19. The system of claim 18, wherein the input comprises a first input representing at least a portion of the image and a second input representing at least a portion of the mask, wherein the image comprises the object with at least a portion of the background.

20. The system of claim 18, wherein the generating of the input comprises generating image data based at least on modifying the background using the mask, and at least a portion of the input corresponds to the image data.

21. The system of claim 18, wherein the generating is based at least on fusing a first set of inference scores corresponding to a first portion of the input representing at least a portion of the image of the object including at least a portion of the background and a second set of inference scores corresponding to a second portion of the input representing at least a portion of the mask.

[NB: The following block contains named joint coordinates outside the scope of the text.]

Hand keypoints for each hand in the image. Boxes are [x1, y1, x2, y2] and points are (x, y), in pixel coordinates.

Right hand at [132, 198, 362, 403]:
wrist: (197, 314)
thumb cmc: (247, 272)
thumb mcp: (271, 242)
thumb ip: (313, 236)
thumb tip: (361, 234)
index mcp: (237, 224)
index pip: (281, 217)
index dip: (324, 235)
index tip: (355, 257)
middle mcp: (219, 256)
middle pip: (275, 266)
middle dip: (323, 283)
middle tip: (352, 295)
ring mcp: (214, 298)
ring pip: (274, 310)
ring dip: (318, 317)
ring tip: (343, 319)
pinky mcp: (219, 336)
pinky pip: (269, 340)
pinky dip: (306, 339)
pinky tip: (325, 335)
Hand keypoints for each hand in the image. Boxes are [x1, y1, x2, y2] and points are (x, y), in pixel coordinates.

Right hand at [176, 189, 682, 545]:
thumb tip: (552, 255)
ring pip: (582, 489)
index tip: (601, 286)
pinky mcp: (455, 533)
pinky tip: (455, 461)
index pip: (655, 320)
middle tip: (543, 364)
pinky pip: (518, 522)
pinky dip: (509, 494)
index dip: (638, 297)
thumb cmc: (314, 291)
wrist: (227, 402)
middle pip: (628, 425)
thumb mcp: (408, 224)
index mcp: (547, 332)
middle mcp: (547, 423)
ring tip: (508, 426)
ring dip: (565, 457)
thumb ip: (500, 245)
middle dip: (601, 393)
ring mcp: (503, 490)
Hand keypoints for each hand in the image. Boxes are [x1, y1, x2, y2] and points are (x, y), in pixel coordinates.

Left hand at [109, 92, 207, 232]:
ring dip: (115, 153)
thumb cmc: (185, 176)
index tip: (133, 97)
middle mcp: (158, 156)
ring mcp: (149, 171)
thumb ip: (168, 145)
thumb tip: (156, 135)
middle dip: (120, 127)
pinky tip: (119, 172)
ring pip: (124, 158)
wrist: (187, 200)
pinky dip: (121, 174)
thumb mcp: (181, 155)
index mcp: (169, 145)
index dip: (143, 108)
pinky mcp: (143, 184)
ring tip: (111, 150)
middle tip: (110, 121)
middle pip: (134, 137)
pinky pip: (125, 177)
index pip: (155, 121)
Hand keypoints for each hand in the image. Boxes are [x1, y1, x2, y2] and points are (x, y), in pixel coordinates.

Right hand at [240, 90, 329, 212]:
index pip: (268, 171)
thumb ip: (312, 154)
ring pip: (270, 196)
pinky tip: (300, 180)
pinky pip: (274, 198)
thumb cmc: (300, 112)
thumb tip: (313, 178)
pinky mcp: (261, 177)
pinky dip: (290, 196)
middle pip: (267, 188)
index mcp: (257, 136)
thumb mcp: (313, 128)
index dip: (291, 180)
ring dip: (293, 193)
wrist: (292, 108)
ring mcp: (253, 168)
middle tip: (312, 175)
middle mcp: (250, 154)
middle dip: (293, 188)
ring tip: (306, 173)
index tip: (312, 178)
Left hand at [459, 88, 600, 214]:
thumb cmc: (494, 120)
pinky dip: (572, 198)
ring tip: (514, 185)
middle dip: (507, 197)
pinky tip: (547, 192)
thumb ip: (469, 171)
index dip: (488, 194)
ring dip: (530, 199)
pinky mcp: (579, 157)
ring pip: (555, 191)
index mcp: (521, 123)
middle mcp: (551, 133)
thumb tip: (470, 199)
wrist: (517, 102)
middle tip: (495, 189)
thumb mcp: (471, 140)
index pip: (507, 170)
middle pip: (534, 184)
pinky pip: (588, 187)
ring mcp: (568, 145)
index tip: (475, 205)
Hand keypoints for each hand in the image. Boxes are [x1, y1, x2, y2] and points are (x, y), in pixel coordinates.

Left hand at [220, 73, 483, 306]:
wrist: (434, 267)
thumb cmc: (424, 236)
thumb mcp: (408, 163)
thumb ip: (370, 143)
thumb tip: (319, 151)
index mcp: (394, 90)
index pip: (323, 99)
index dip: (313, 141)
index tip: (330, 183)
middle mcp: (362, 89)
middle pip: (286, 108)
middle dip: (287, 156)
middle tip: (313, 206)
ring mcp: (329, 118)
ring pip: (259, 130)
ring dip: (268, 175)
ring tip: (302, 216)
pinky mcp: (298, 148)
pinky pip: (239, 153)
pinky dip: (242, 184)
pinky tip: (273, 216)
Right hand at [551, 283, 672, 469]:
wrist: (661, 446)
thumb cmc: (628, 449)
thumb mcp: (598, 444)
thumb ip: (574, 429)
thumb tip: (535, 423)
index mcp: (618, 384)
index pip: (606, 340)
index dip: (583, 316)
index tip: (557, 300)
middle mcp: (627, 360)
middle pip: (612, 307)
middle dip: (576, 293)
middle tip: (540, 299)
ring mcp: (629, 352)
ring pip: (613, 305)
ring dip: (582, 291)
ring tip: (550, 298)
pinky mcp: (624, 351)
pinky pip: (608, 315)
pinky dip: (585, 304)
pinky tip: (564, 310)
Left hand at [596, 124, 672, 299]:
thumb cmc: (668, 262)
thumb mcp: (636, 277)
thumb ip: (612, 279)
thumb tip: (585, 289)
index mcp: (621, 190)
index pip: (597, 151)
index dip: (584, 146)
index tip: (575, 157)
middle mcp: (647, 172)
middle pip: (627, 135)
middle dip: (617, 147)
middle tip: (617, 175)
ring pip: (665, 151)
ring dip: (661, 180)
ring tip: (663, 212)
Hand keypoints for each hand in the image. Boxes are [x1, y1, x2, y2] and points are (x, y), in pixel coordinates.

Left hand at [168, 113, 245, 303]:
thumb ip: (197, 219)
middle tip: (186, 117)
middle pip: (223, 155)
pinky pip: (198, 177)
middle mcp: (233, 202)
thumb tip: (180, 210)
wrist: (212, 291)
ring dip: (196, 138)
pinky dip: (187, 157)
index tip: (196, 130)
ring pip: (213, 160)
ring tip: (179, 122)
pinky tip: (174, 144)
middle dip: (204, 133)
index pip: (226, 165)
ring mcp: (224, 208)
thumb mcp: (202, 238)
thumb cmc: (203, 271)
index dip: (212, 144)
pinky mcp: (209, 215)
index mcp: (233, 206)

22. The system of claim 18, wherein the operations are performed by at least one of:

a control system for an autonomous or semi-autonomous machine;

a perception system of an autonomous or semi-autonomous machine;

a system for performing a simulation operation;

a system to perform deep learning operations;

a system implemented using an edge device;

a system implemented using a robot;

a system that merges one or more Virtual Machines (VMs);

a system implemented at least in part at a data center; or

A system implemented at least in part using cloud computing resources.